An Uber automated vehicle is taken for a test drive on the 31st Street bridge in Pittsburgh. (Jeff Swensen/For The Washington Post)

Dowd said the seven cities netted pledges of about $500 million from a diverse group of 150 partners, most of them private, if they win the federal contest. Columbus, for example, has raised $90 million, officials there said.

San Francisco says it has secured written commitments from 70 companies totaling more than $150 million, outpacing any other city. The precise mix of firms San Francisco would use remains in flux, the city says, pending its own competition to see which neighborhoods want to host pilot projects.

Among San Francisco’s backers is Zoox, a potential Uber competitor that has been secretive about its work developing automated vehicles.

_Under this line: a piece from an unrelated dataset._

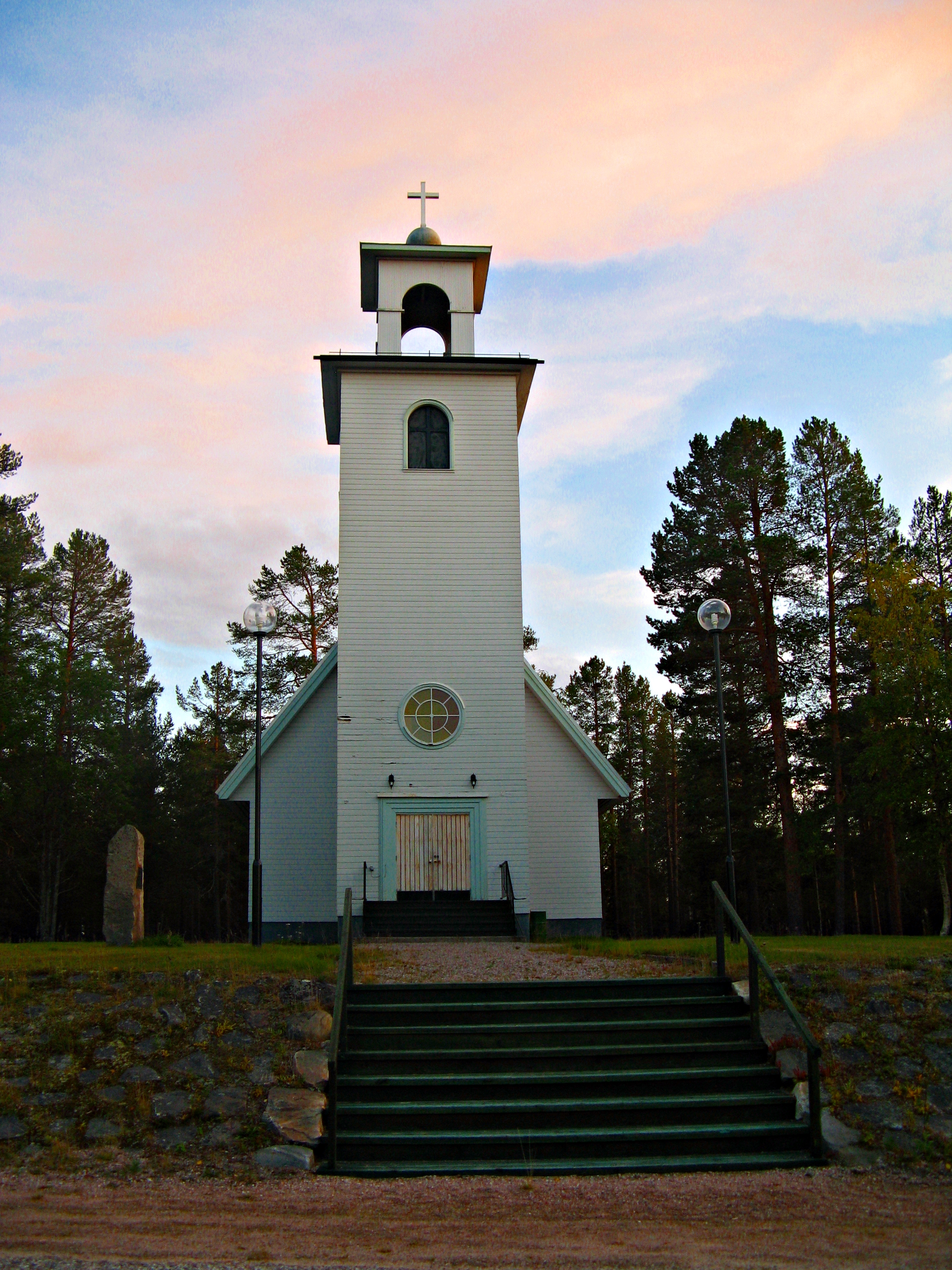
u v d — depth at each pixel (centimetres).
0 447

But a company document submitted as part of the federal contest contains key details.

“For the Smart City Challenge, Zoox will reveal an autonomous, shared, and electric mobility service in San Francisco,” the company wrote in a May 11 letter. “The direct costs Zoox will incur in launching and operating two phases of the pilot service is at least $30M over the 2017 and 2018 time frame. This comprises labor, hardware, and service operations.”

As the Obama administration winds down, Foxx has emphasized the need to redress decades of federal highway policies that marginalized many.

“In place after place, highways cut the heart out of low-income and minority communities,” Foxx said this spring.

After cities were selected in March, their officials were asked to think more about how they can lift the underprivileged as part of their technology push.

“Some people say, ‘What the heck does infant mortality have to do with transportation?’ I say, ‘Everything,’ ” said Columbus Mayor Andrew J. Ginther.

“We’re learning from this, too,” Foxx said. “Trying to figure out the technology in isolation is different than trying to understand how we play a role in technologies that cities gravitate toward. It helps us understand more of the specific types of problems cities are trying to tackle.”

Foxx is 45, and “for most of my lifetime, our transportation system has been on a decline, in terms of our investment, in terms of travel times, in terms of congestion,” he said. Countless cities have conventional construction plans to try to address that. But scores of them have “spent time, energy and resources thinking about how innovation can help them move forward,” he said, and that’s “giving us a sense” things can turn around.

“This is going to be an era when transportation is going to literally change in front our eyes,” Foxx said.